Prove that for all $a,b,c,d : a\le b : c\le d$ we have
1.$\overline{[a,b]}=\overline{[c,d]},$
2.$\overline{(a,b)}=\overline{(c,d)}$
3.$\overline{[a,b)}=\overline{[c,d)}$
4.$\overline{(a,b]}=\overline{(c,d]}$
About the notation: $\overline{[c,d]}=\overline{([c,d],\le)}$, it's an order type, like $\omega=\overline{(\mathbb N,\le)}$, I also saw in some book they wrote it like so: $\langle[c,d],\le\rangle$.
I don't know if one interval covers the other so I think the right approach would be to show WLOG that every interval say $[a,b]$ is isomorphic to $[0,1]$, so $a\to 0, \ b \to 1$ and the function would be a straight line where $\frac {a-b}{1-0}$ is the slope and $a$ intersects the $y$ axis, so the function is: $f(x)=(a-b)x+a$.

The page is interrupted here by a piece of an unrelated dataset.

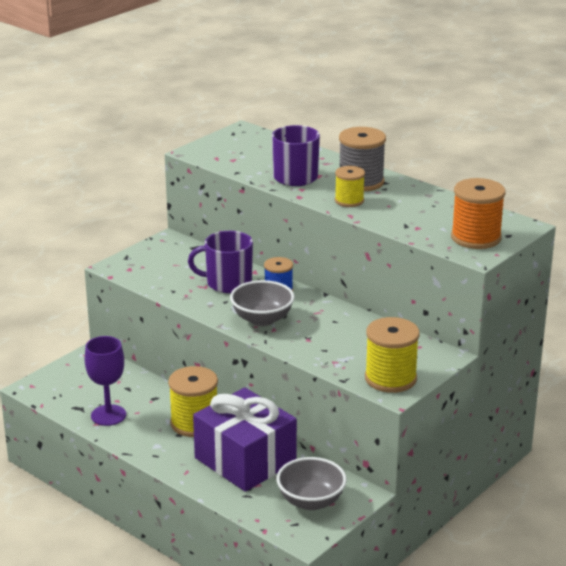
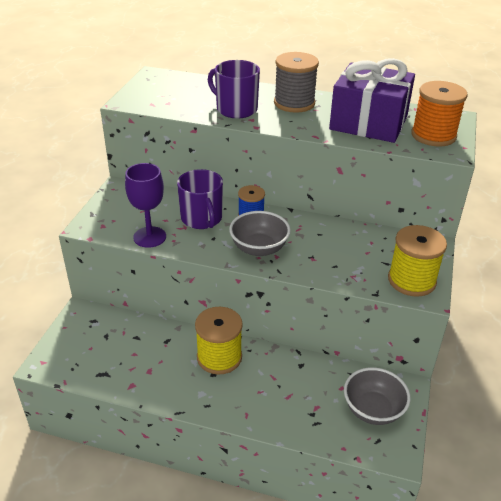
camera: 25 degrees left, 10 degrees up
(108, 415) = (136, 373): purple goblet -> purple goblet (149, 237)
(227, 283) = (202, 219): purple mug -> purple mug turned 90 degrees counterclockwise
(245, 460) = (288, 383): purple gift -> purple gift (368, 123)
(349, 201) = (301, 122): yellow spool -> none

This function should work for all of the above intervals I think. Is my approach correct ?
We can assume that $a < b$ and $c < d$, as otherwise we get degenerated spaces (singletons or empty sets, for which it's evident that they have the same order type...)
Use $f(x) = (b-a)x + a$ from $[0,1]$ to $[a,b]$ instead. It's increasing as $b-a > 0$, and it will also work for the other types of interval. And we use that having the same order type is an equivalence relation, of course.